Человек, личность, духовность | страница 11
Однако всё то из фихтевского творения, что воспринималось с претензией на мудрость, что полагалось неоригинальным дискурсом на материалистические темы, являлось для гениального мыслителя вовсе не целью, а средством, и нагнетание ортодоксального материалистического духа было лишь методологическим приёмом: чтобы выше прыгнуть, следует ниже присесть. И Фихте прыгнул: декартовский "золотой ключик" - cogito, ergo sum - Фихте повернул ещё на один оборот, и открылось ослепительное явление. Философ свёл в одну точку все материалистические догмы о человеке, чтобы выпятить фактор ограниченности человека в природе, и гениально обернуть мысль на то обстоятельство, что осознанием этой ограниченности ("непосредственным сознанием" по Фихте) мышление выходит за пределы этой ограниченности и приобретает возможность охватить всего себя как бы с внешней стороны, отстраняя тем самым позицию внешней причинности, что не под силу ни животному, ни растению, аналогия с которыми является, чуть ли не обязанностью человеческой натуры в режиме материалистической парадигмы.

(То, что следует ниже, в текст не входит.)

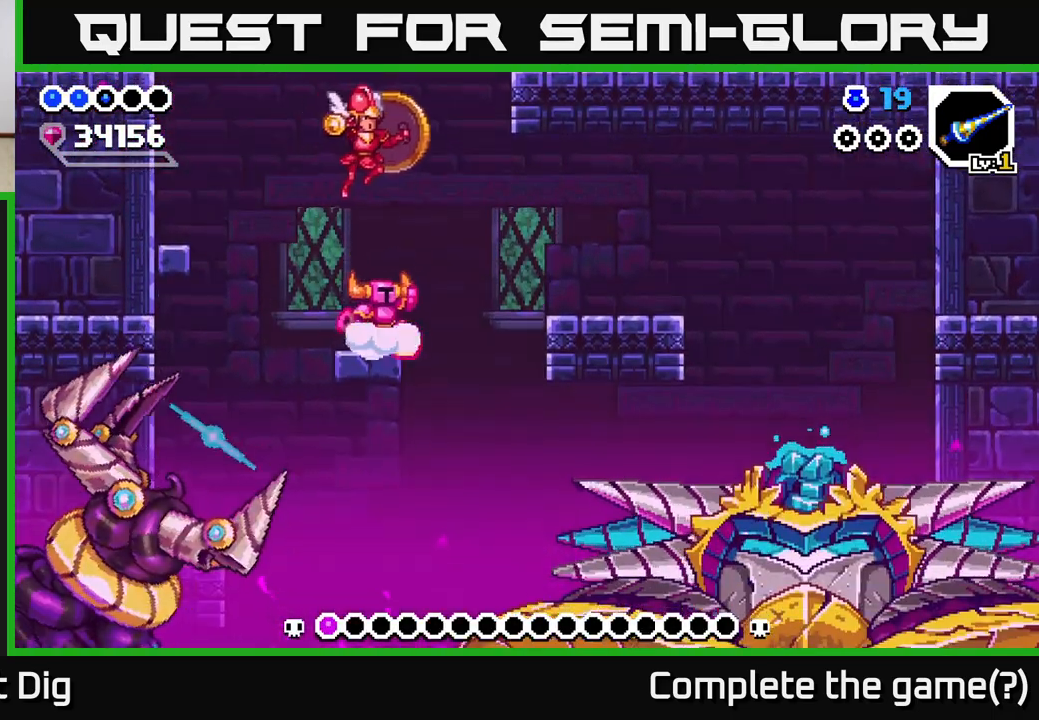
{"buttons": ["DPAD_RIGHT"], "right_stick": "center", "events": [[33, "A", "down"], [283, "A", "up"]]}
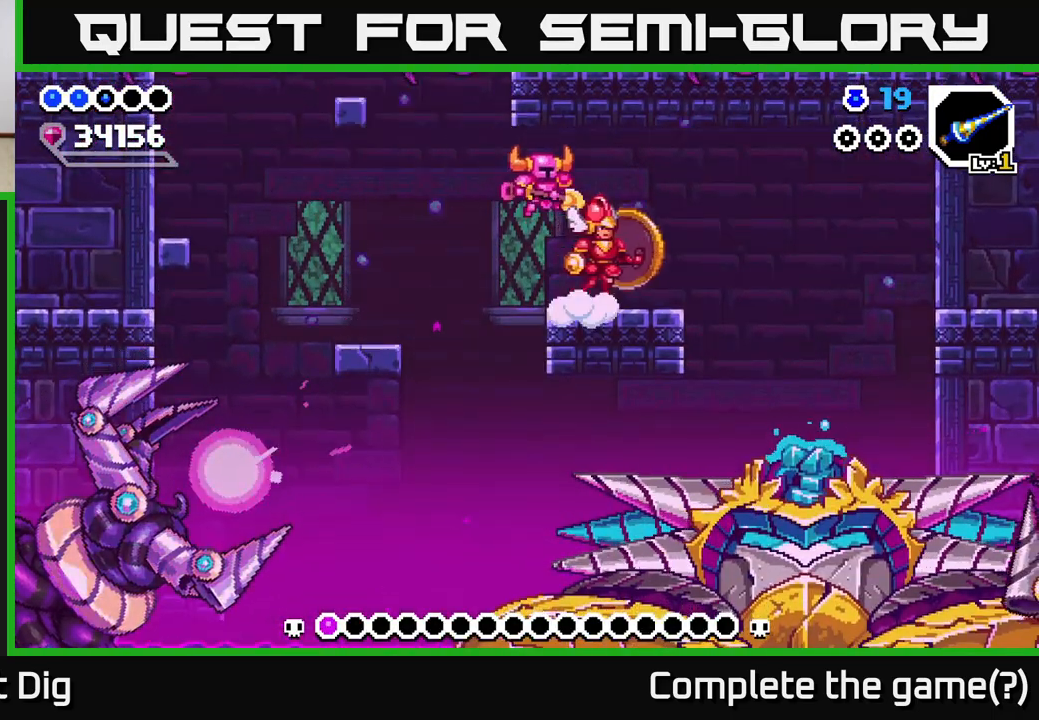
{"buttons": ["DPAD_DOWN", "DPAD_RIGHT"], "right_stick": "center", "events": [[250, "A", "down"], [350, "A", "up"], [417, "DPAD_DOWN", "down"]]}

Фихте ещё не ставит данную особенность сознания в закон сознания, который был выведен Гегелем, но предпосылки которого даны Фихте, считая её интенцией ограниченности, и именно в этой интенции проявляет себя самостоятельность духа, его самоосознаваемая независимость от внешней материи: "Итак, прочь те мнимые влияния и воздействия внешних вещей на меня, посредством которых они будто бы сообщают мне знание о себе, знание, которое не заключается в них самих и не может вытекать из них. Причина, почему я воспринимаю что-нибудь вне меня, лежит во мне самом, в ограниченности моей собственной личности; посредством этой ограниченности мыслящая природа выходит во мне из себя самой и созерцает себя саму в целом; в каждом индивидууме, - однако, с особой собственной точки зрения". А само явление предстаёт в образе парадоксальной двойственности и Фихте определяет: "В непосредственном самосознании я кажусь себе свободным; размышляя обо всей природе, я нахожу, что свобода совершенно невозможна; первое должно быть подсинено последнему, ибо оно должно быть им объяснено" (1993, т.2, с.с. 87, 86).

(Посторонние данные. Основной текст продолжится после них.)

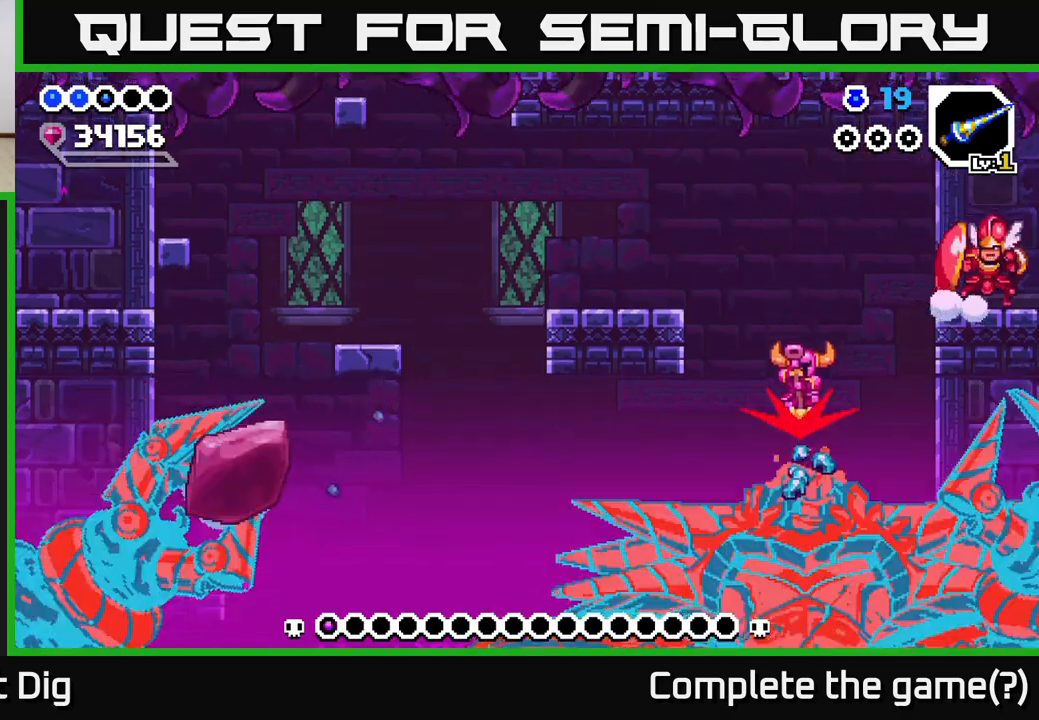
{"buttons": ["DPAD_DOWN"], "right_stick": "center", "events": []}
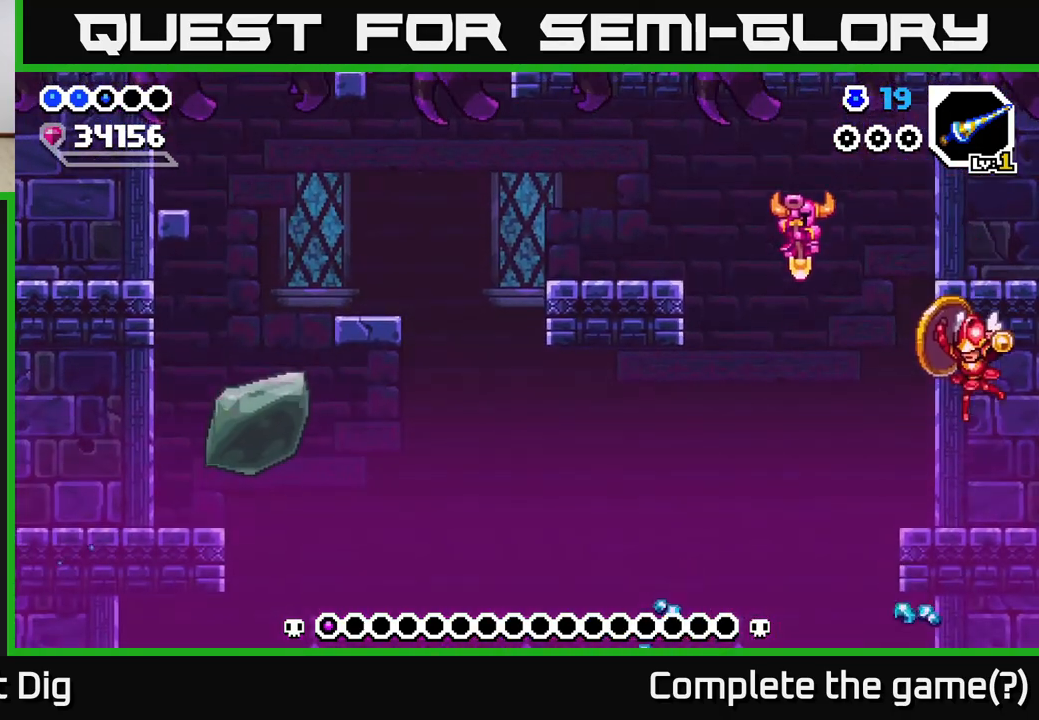
{"buttons": ["DPAD_DOWN", "DPAD_LEFT"], "right_stick": "center", "events": [[367, "DPAD_LEFT", "down"]]}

С одной стороны - это "должно быть" как императив разума, основания которого заложены в кантовском опыте и действительности спинозовской гармонии причин и следствий, а также лапласовском детерминизме, и это "должно быть" довлеет над человеком, пока его бытие в материалистической парадигме обусловлено внешними законами материи, "...ибо, - как объясняет Фихте, - сам себя я вовсе не делаю, но природа делает меня самого и всё то, чем я становлюсь. Я могу раскаиваться и радоваться, и принимать благие намерения, - впрочем, строго говоря, я не могу даже этого; всё во мне происходит само по себе, если к тому определено, - а я, безусловно, никакими раскаяниями, никакими намерениями не могу изменить хоть самую малость в том, чем я должен сделаться.